Trabzon yöneticilerinin uygulamalarında öyle bir gaflet ve vahşet varki; Demokrasi diye diye hep kendi gaflet ve vahşetlerini uyguluyorlar. Halka oyları gereği de hiçbir şey sormuyorlar. Bu nedenle eskiden Trabzon İş Bankasında memurluk yapmış olan rahmetli üstâd Necip Fâzıl KISAKÜREK; Demokrasiyi, “Dokuz delinin bir akıllıya galibiyeti” şeklinde tanımlamıştı..

Şimdi Trabzon’da hep böyle uygulamalar var. Bunlardan sadece bir tanesi bile felâketi göstermeye yeterli..

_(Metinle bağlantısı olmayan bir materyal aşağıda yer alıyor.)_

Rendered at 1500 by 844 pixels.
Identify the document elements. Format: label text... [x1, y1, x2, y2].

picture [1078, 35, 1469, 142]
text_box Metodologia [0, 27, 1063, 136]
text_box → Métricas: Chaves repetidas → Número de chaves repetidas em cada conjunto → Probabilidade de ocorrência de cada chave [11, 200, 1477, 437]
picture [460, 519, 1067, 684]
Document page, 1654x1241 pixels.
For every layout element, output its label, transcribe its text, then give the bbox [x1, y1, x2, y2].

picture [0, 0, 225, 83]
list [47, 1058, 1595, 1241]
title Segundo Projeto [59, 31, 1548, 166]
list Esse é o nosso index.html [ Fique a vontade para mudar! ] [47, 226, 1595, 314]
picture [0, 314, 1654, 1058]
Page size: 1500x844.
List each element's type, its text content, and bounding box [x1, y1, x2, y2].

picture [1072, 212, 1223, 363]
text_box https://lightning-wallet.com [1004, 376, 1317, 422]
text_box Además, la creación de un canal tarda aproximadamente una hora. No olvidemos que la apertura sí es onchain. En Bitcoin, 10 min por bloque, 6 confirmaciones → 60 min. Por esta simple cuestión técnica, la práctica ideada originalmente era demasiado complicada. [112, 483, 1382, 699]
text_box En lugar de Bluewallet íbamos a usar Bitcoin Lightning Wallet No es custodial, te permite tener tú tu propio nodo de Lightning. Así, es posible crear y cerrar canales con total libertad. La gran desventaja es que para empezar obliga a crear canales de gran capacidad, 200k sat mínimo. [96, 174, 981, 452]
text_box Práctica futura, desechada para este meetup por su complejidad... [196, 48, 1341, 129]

Trabzon denizi Belediyelerce doldurula doldurula bitirildi. Yitirildi. Özellikle Büyükşehir Belediyesi, demokrasiyi ve halk oylarını en fazla kötüye kullanan ve düşüren bir belediye. Çünkü halkın görüşlerini hiç sormuyor.

Trabzon halkı denizsiz hale geldi. Bilhassa Akyazı altında..

Trabzon Akyazı’da, Beşirli’de, Uzunkum’da şimdiye kadar böyle bir deniz çirkinliği gördünüz mü? Bu nedenle kendilerine Trabzon Belediyesi Kent Konseyi Emekliler Meclisi Genel Sekreteri olarak bir proje öneriyorum.

Proje şudur: Akyazı stadının arkasına yeni bir dolgu sahası açarak büyük ve güzel bir “YÜZME ADASI” yapınız. Tıpkı Giresun’un deniz adası gibi.. Bunun dört bir tarafındaki yufka yerler kumlansın, çakıllansın. Ortası ağaçlansın. Parklansın.. Büfelensin. Tesislensin. Süslensin. Bu âdeta bir Plâj adası olsun. Denizi kalmayan insanlar buraya yüzmeye gelsin.. Böylece yok edilen yüzme ihtiyacı karşılansın. Olmaz mı? Bal gibi olur.

Trabzon’da deniz kenarları halktan alınarak rant olarak yağmalanmış. Alınan Akyazı stat projesinin bin dönümlük sahasında bile iki yüz dönüm yere Büyükşehir Belediyesi tarafından danışma şirketi kurularak onay verildi. Hatta geçmişte kayıtlarda vardır, basın mensuplarının önünde bir basın toplantısı ile açıklanmış, danışma şirketi levhası da Beşirlide elektrik direğine asılmıştır. Eleştirimiz üzerini o şirketin adının üzeri sonradan yağlı boya ile kapatılmıştır. Yalan mı?

Tokinin ve Belediyenin danışacak mimar mühendisleri yok mu ki deniz sahası halktan alınarak danışma şirketi kurularak ona veriliyor?

Şimdi bu nedenle yok olan yüzülecek denizimizin yerine deniz içinde bir yüzme adası kurulmasını, şehir lağımlarının da buraya hiç bağlanmamasını istiyoruz.

Bunca bahriyeli askerleri doğuran, yetiştiren, şehit veren, gâzi yapan, anaların, kadın ve kızlarımızın, denize girmeye hakları yok mu?

Kadın dernekleri neden sessiz? KTÜ Deniz Bilimleri Fakültesi uykuda mı?

Nasıl bir Trabzon olduk?

Denizsiz Denizli ve Eskişehir bizim Trabzon’dan daha çok denize girebiliyor..

Bu denizsizlik Yüce Allaha ve Trabzonlulara reva mı?

Haşâ bu millete “Fâtih Trabzonu niye fethetti? Trabzonlular Rus işgalinden niye kurtuldu?” dedirtmeyin.